Much ink has been spilled warning of the poverty awaiting baby boomers in retirement; but superannuation experts say there is still time to do something about it.

Those who are 50 years-old as they read this won’t be able to access their pensions until age 69 or 70. This means they still have twenty years to pump up their nest egg.

But most baby boomers (those born between 1946 and 1964) are cutting it close.

According to the Association of Superannuation Funds of Australia a couple will need $510,000 in super funds PLUS other money to be able to retire comfortably. Self-funded retirees will require about double that.
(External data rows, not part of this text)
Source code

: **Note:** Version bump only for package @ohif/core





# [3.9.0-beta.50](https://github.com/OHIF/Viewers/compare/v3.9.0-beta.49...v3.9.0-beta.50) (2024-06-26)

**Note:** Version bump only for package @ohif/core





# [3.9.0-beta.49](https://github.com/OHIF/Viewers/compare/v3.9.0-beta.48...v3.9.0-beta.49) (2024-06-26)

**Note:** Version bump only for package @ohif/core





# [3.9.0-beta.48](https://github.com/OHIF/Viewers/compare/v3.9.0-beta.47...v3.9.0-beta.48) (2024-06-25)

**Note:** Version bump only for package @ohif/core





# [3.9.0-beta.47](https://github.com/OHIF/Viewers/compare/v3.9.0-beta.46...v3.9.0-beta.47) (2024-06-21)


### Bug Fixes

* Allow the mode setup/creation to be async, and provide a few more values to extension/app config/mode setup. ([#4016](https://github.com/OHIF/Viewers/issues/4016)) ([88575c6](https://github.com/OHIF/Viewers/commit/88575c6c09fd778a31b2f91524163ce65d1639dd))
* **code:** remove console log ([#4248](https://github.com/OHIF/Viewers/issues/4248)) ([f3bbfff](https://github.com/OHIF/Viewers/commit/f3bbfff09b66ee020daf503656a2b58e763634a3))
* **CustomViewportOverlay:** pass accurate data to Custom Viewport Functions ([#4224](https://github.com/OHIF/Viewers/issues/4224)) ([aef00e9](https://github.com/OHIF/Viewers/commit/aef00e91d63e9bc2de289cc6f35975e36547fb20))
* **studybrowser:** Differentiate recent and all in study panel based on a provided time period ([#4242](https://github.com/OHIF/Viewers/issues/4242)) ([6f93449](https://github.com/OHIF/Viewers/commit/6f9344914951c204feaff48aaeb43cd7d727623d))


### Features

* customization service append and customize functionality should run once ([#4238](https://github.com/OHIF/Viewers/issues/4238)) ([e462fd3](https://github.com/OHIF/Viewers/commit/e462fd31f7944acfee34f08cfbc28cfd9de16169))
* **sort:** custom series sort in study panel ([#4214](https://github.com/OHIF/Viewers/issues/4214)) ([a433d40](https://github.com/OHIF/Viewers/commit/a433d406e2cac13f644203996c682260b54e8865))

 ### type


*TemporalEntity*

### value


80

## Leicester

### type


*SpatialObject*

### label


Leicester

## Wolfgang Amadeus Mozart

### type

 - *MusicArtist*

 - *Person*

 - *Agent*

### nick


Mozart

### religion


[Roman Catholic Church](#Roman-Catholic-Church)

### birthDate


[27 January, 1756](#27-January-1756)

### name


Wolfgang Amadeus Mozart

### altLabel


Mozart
The current data, then, paints a bleak picture: Figures attained in 2012 show the average super balance, in the 50-54 year-old age bracket, to be $104,000. Men averaged $137,000, women – $72,000.

It’s not all their fault.

Baby boomers missed out on most of the compulsory employer superannuation younger workers enjoy today. When they did get the payments they still had to wait until 2002 until them to reach a worthwhile 9%.

Only last year did they hit 9.5%.

Moreover, they were squarely hit by two recessions and the Global Financial Crisis – which gutted most superannuation balances.

Financial strategist Theo Marinis gives a stark warning: “If you are a tail-end baby boomer you are probably going to cop the raw end of the pineapple, but you still have plenty of time.

Many people think they can’t afford to retire, but most people can. You might be surprised to find you are not in as bad a position as you think you are. If you are 20 years from retirement there is plenty of time to make a massive difference.

The keys, says Mr Marinis, are making deposits into super as soon as possible, and not stopping. Plus: “Review what you are paying in fees. If you are paying too much in fees you don’t get to keep as much super.

“There are plenty of lower cost options out there. See a good adviser who can help with these things.”